Nombre de raisons et facteurs expliquent que le taux de chômage soit aussi élevé à Maurice, affirme Roland Dubois, responsable du Youth Employment Programme (YEP). « Les jeunes ne sont pas prêts à accepter n’importe quel emploi », constate-t-il.
Maurice compte 5 000 jeunes chômeurs. Parmi, 2 200 possèdent une licence universitaire. Les dernières statistiques démontrent que le taux de chômage chez les jeunes de moins de 24 ans est de 24 %. Face à cette situation, le gouvernement a lancé le YEP, un programme de placement en entreprise visant les jeunes de 16 à 30 ans ayant été au chômage pendant 90 jours au minimum. Quelque 4 500 jeunes ont ainsi été placés en entreprises. « Parmi, 16 % ont des diplômes universitaires, 22 % le Higher School Certificate (HSC), 25 % le School Certificate (SC) et 28 % n’ont pas le SC », indique Roland Dubois. « Force est de constater que les filières choisies par les gradués ne cadrent pas avec les exigences des entreprises. De plus, leur inexpérience ne joue pas en leur faveur  ». Et d’énumérer les lacunes notées chez les jeunes en termes d’employability skills. « Ils ne savent pas comment travailler en équipe, comment communiquer ou encore comment se présenter. Sans compter qu’ils n’ont pas l’esprit critique ». A titre d’exemple, certains jeunes présents lors des inscription au YEP ne savent pas écrire un Curriculum Vitae (CV). Sans compter qu’ils font souvent les “difficiles” malgré la précarité de l’emploi. « Les jeunes ne sont pas prêts à accepter n’importe quel travail. Ils veulent faire un travail dans la filière où ils ont étudié. (…) Plus un jeune reste au chômage, plus c’est difficile pour lui de trouver un emploi. Il perd les compétences qu’il a acquises. Il vaut mieux pour lui de prendre n’importe quel emploi car cela va l’aider à avoir une discipline. Il aura à se lever tôt pour se rendre au travail et cela va aussi l’aider à se mêler aux autres ».

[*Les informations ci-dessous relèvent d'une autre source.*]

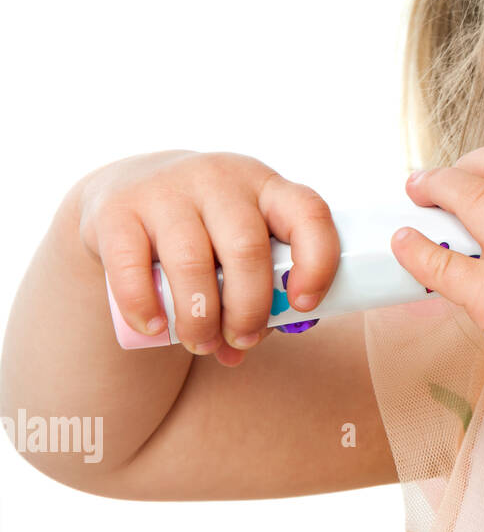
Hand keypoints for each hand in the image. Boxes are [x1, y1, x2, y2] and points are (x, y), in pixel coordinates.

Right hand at [78, 150, 339, 365]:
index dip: (317, 262)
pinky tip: (154, 328)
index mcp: (267, 188)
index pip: (309, 214)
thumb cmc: (206, 233)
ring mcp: (167, 190)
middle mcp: (221, 179)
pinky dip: (144, 306)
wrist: (128, 190)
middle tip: (242, 339)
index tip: (303, 305)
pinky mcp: (118, 210)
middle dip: (249, 309)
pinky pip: (131, 266)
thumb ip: (254, 292)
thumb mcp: (239, 245)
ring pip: (192, 261)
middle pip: (247, 249)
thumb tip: (239, 351)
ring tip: (201, 343)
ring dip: (200, 317)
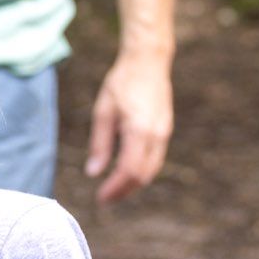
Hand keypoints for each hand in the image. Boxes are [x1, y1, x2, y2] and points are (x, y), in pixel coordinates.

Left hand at [83, 51, 171, 203]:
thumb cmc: (121, 82)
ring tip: (114, 187)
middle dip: (124, 190)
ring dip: (134, 182)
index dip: (115, 189)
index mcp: (138, 131)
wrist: (148, 61)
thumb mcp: (103, 112)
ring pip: (152, 169)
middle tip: (105, 197)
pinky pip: (156, 158)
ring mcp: (164, 133)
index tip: (101, 198)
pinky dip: (141, 169)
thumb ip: (100, 144)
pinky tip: (126, 170)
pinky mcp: (166, 130)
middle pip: (143, 175)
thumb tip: (93, 173)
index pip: (128, 171)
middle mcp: (156, 135)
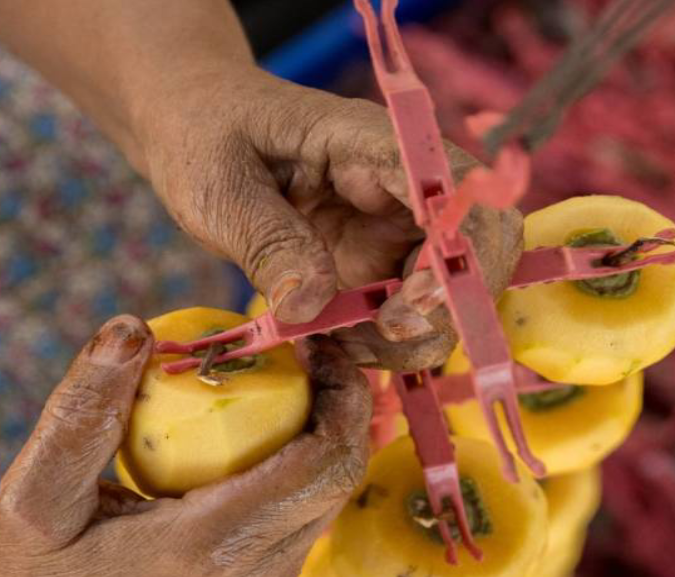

Roland Dubois évoque d’autres initiatives du GM, dont le comité consultatif universités/employeurs, le projet Ébène Accelerator, le Dual Programme, qui consiste à offrir aux jeunes des formations universitaires ainsi qu’en entreprise, à travers un partenariat entreprise/universités… Une étude sur la tendance des emplois à Maurice sera aussi faite chaque six mois. Le premier rapport sera prêt vers la fin de mai. « Celanous permettra de définir notre orientation concernant les emplois dans les secteurs traditionnels et secteurs émergents pour les cinq prochaines années. Ce sera un outil pour les jeunes pour savoir quelle filière prendre. Les institutions tertiaires pourront aussi en bénéficier », explique le responsable du YEP.